Enclosure, Borris Great, Co. Laois
Co. Laois |
Enclosures
Beneath the fields of Borris Great in County Laois, a circular enclosure roughly 36 metres across has spent centuries hiding in plain sight, invisible at ground level but quietly legible from the sky.
It belongs to a category of site known as a cropmark enclosure, where buried ditches or banks, long since levelled by ploughing or natural decay, continue to influence the soil above them. Crops growing over a filled-in ditch tend to retain more moisture and grow taller or ripen more slowly than those around them, producing faint but discernible rings and lines that aerial photography can pick up under the right conditions.
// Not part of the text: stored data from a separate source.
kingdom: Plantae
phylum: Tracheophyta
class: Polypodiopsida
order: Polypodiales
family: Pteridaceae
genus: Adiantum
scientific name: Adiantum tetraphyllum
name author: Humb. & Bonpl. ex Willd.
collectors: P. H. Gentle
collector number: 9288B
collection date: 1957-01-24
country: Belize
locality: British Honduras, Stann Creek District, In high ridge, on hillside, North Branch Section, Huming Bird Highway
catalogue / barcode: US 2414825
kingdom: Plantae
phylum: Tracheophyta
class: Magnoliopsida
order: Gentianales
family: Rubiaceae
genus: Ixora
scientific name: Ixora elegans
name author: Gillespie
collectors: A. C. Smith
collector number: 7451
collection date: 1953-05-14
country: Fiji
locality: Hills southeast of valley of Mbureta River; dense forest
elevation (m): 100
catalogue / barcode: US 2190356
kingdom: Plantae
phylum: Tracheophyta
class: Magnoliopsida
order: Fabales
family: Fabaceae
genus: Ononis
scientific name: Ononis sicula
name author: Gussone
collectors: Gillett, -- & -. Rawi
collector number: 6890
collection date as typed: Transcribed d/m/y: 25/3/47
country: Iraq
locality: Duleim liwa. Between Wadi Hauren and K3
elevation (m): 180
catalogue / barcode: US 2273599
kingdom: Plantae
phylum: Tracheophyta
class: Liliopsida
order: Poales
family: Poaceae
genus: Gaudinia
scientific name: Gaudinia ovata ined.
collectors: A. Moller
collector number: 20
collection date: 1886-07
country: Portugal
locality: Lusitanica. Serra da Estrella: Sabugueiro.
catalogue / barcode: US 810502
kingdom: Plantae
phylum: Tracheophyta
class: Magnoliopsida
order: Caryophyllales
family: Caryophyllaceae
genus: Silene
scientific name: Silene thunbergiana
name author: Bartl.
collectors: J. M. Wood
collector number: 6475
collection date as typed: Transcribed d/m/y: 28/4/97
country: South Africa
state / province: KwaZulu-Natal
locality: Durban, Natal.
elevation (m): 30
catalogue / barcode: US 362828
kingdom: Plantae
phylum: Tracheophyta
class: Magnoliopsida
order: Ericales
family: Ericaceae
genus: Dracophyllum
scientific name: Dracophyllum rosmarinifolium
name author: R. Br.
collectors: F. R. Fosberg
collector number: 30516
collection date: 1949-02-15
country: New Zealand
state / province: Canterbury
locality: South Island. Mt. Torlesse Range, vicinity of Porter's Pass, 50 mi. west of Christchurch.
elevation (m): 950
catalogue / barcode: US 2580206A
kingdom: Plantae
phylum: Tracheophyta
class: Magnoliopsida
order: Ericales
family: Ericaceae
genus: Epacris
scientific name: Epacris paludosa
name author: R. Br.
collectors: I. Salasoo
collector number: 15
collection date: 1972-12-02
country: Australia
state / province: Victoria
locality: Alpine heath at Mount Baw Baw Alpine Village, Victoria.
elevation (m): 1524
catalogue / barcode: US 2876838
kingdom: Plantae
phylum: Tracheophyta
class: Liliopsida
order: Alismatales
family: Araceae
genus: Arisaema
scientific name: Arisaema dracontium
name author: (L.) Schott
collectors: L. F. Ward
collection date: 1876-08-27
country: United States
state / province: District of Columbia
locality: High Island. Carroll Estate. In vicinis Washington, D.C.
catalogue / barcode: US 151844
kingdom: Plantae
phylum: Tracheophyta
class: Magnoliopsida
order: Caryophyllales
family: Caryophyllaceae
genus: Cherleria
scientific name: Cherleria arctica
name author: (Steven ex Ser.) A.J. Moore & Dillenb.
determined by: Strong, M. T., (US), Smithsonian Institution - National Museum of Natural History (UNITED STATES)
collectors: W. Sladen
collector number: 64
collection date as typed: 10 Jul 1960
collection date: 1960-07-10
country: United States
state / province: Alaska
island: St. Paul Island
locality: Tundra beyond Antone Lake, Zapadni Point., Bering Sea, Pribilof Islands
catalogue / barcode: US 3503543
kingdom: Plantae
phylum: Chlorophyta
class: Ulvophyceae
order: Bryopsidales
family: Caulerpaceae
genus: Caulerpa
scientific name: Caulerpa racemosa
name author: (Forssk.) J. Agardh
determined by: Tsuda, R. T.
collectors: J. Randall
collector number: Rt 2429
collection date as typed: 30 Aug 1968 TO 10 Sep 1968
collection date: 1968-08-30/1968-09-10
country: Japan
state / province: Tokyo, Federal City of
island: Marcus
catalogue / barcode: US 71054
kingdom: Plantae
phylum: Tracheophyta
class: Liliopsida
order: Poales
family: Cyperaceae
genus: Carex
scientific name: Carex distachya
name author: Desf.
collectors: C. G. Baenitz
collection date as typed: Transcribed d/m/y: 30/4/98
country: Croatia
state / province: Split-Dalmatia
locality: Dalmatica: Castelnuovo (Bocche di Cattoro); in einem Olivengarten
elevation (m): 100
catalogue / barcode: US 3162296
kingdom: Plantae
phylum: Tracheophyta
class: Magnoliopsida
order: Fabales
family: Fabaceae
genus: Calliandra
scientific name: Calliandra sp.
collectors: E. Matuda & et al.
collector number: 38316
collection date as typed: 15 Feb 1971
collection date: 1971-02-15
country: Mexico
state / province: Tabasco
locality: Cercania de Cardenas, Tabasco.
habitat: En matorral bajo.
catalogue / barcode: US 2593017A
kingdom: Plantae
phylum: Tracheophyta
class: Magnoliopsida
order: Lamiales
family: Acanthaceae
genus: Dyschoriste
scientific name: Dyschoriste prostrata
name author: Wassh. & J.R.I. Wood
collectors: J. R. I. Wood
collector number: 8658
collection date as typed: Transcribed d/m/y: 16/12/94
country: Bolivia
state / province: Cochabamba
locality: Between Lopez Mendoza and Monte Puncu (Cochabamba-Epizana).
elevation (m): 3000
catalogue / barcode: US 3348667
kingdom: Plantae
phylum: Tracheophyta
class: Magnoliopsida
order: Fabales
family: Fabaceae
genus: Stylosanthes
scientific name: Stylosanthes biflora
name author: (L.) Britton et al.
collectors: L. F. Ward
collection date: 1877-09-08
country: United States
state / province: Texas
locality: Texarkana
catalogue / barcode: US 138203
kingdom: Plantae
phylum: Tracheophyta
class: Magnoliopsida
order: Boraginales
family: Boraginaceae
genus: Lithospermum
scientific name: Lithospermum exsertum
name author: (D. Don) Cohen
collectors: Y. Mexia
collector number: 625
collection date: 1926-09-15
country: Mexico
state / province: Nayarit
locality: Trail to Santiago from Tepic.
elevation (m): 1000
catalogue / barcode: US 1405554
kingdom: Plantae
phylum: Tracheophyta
This particular enclosure came to light through Google Earth imagery captured on 2 July 2018, when the seasonal contrast between the buried feature and the surrounding soil was sharp enough to reveal its outline. Circular enclosures of this kind are frequently associated with early medieval settlement in Ireland, typically taking the form of a ringfort, a type of enclosed farmstead used roughly between the fifth and twelfth centuries, though without excavation the date and function of any individual example can only be inferred. The site was identified by Seán Murray and recorded by Caimin O'Brien in April 2021. At approximately 36 metres in diameter, it falls within the smaller end of the typical ringfort size range, suggesting, tentatively, a single farmstead rather than a site of any particular status or complexity.